My mom raised an eyebrow.

“I memorized the brochure,” I explained.

“If you're not going to open it, I will,” my dad said.

I nodded. “And while you do, I'm going to eat my taco and
act like I don't care.”

“Well, then we have a plan.” My dad ripped the end of the envelope as I swallowed my bite of taco. He smiled as he read the first sentence. “You're in,” he said.

And that's why I will forever associate tacos with the end of life as I knew it.

I felt the bite of ground beef make its way down my esophagus and toward my stomach, and I wondered if the tacos at Chiswick would taste the same as the ones at my current school or if they would taste unfamiliar and elite. Or maybe Chiswick Academy didn't even serve plain old tacos. Maybe they served something hoity-toity like tofu tacos. And maybe they called them “tofacos.”
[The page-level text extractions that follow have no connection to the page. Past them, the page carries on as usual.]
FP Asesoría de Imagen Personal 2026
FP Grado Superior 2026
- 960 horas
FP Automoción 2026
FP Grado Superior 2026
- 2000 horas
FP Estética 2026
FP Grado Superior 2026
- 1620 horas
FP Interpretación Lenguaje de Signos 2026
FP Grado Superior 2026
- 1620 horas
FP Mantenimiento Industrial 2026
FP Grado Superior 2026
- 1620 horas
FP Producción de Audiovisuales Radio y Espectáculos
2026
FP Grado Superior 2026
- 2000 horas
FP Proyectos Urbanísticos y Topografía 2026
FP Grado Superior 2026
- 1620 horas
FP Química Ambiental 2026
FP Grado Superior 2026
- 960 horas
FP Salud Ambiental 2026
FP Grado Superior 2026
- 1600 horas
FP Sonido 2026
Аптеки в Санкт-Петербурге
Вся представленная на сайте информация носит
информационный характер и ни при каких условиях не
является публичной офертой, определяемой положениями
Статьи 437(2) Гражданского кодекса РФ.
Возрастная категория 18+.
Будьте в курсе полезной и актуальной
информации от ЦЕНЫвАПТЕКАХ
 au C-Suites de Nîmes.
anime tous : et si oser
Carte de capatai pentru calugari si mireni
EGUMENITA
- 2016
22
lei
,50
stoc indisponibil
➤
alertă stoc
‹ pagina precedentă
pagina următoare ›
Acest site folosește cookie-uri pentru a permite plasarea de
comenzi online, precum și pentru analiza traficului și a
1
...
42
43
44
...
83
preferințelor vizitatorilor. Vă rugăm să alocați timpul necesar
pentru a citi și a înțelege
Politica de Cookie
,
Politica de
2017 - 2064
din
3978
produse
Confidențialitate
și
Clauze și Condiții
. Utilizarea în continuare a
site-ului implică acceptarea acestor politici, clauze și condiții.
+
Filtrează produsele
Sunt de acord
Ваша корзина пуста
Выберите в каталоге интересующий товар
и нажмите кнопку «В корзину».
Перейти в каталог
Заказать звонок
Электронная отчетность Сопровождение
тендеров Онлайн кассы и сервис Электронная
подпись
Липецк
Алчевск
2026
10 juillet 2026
I couldn't wait to find out.

That night, I worked my usual shift at the Yogurt Shop with my best friend, Charlotte. We were also coeditors in chief at the school paper. When I got the job at the Yogurt Shop, she applied too, I think for fun. I thought of telling her about the Chiswick scholarship, but as I opened my mouth to do so, she raised a cup of frozen yogurt and said, “To the best coeditors Clarendon High has ever seen! Together forever!”
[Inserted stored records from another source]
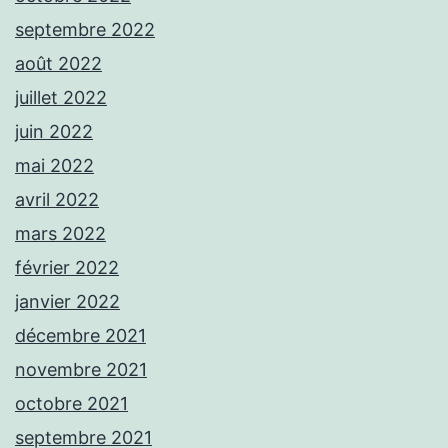
septembre 2022
août 2022
juillet 2022
juin 2022
mai 2022
avril 2022
mars 2022
février 2022
janvier 2022
décembre 2021
novembre 2021
octobre 2021
septembre 2021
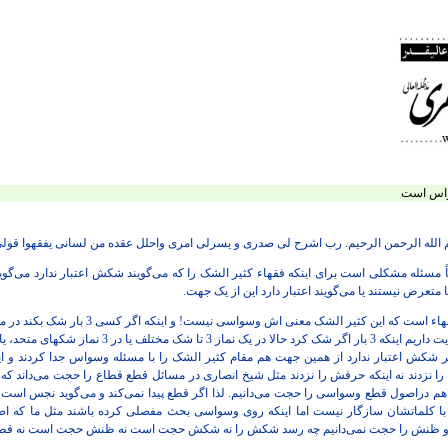
سواس است
م الله الرحمن الرحیم. رب اشرح لی صدری و یسرلی امری واحلل عقده من لسانی یفقهوا قولی
ً مسئله مشکلی است برای اینکه فقهاء کثیر الشک را که می‌گویند شکش اعتبار ندارد می‌گوین
 متعرض نیستند یا می‌گویند اعتبار دارد این از یک جهت.
از جهت دیگر هم مشهور در میان فقهاء است که این کثیر
به نماز است نه چیزهای دیگر اما روایت داریم اینکه 3 بار اگر
 دیگر شکش اعتبار ندارد از همین جهت هم مقام کثیر الشک را با مسئله وسواس جدا کردند 
 نزدند نه اینکه حرفش را نزدند مثل شیخ انصاری در مسائل قطع قطاع را حجت می‌داند که 
ما هم دراصول قطع وسواسی را حجت می‌دانیم. لذا اگر قطع پیدا نمی‌کند و می‌گوید نجس است
ا کلماتشان سازگار نیست اما اینکه روی وسواسی بحث مفصلی کرده باشند مثل ما که ا
م و ظنش را حجت نمی‌دانیم چه رسد شکش را نه شکش حجت است نه ظنش حجت است نه قطع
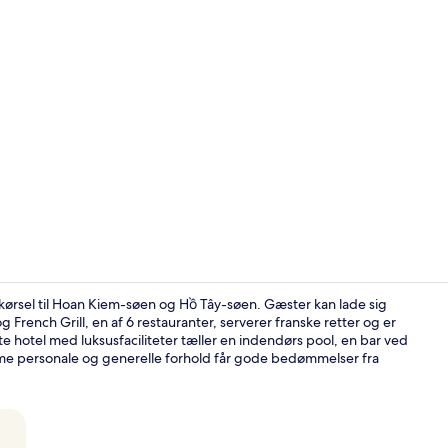
Lounge
 kørsel til Hoan Kiem-søen og Hồ Tây-søen. Gæster kan lade sig
French Grill, en af 6 restauranter, serverer franske retter og er
e hotel med luksusfaciliteter tæller en indendørs pool, en bar ved
6 restaurant
me personale og generelle forhold får gode bedømmelser fra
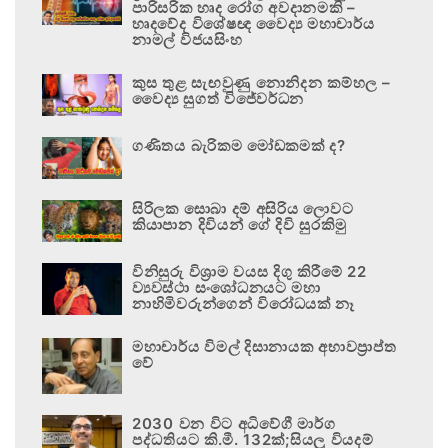
පාරිසරික හෘද රෝග අවදානමකි –
හෘදවේද විශේෂඥ වෛද්‍ය මහාචාර්ය
නාමල් විජයසිංහ
කුස තුළ සැඟවුණු නොනිදන කම්හල –
වෛද්‍ය සුගත් විජේවර්ධන
ගණිතය බැරිකම මෝඩකමක් ද?
සිරිලක සොබා දම් අසිරිය ලොවට
කියාපාන දිවියන් ගේ දිවි සුරකිමු
විනිසුරු විශ්‍රාම වයස දිගු කිරීමේ 22
ව්‍යවස්ථා සංශෝධනයට මහා
නාහිමිවරුන්ගෙන් විරෝධයක් නෑ
මහාචාර්ය විමල් දිසානායක අභාවප්‍රාප්ත
වේ
2030 වන විට අධිවේගී මාර්ග
පද්ධතියට කි.මී. 132ක්;සියලු වියදම්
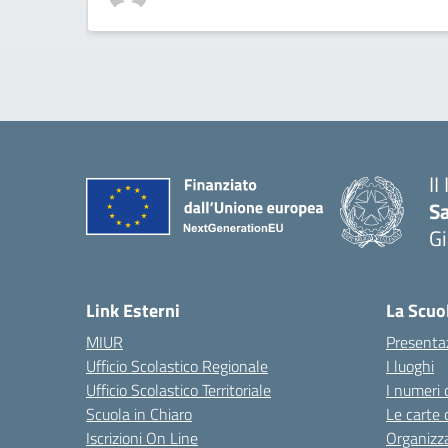
II
S
Gi
— 
Link Esterni
La Scuo
MIUR
Presenta
Ufficio Scolastico Regionale
I luoghi
Ufficio Scolastico Territoriale
I numeri 
Scuola in Chiaro
Le carte 
Iscrizioni On Line
Organizz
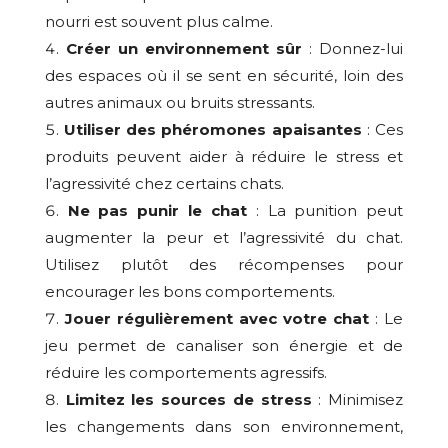
nourri est souvent plus calme.
Créer un environnement sûr
: Donnez-lui
des espaces où il se sent en sécurité, loin des
autres animaux ou bruits stressants.
Utiliser des phéromones apaisantes
: Ces
produits peuvent aider à réduire le stress et
l’agressivité chez certains chats.
Ne pas punir le chat
: La punition peut
augmenter la peur et l’agressivité du chat.
Utilisez plutôt des récompenses pour
encourager les bons comportements.
Jouer régulièrement avec votre chat
: Le
jeu permet de canaliser son énergie et de
réduire les comportements agressifs.
Limitez les sources de stress
: Minimisez
les changements dans son environnement,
She always made toasts like that as an excuse to eat free yogurt. Nevertheless, I filled a cup and clinked with her, and decided to keep the news that we might not be together forever to myself, at least for the weekend.

The front doorbell rang, and we put down our cups as a man walked in.

“Chocolate milk shake,” he said.

Charlotte nodded and made the order, and when he put a dollar bill into the tip jar, I groaned. The label on the jar said, “Will sing for tips,” so any time we got a tip, we had to sing a song.

“Your turn,” Charlotte said.

I sighed and proceeded to sing “There's No Yogurt Like Our Yogurt” to the tune of “There's No Business Like Show Business,” and dreamed of the day I would win the Bennington and never have to sing for tips again.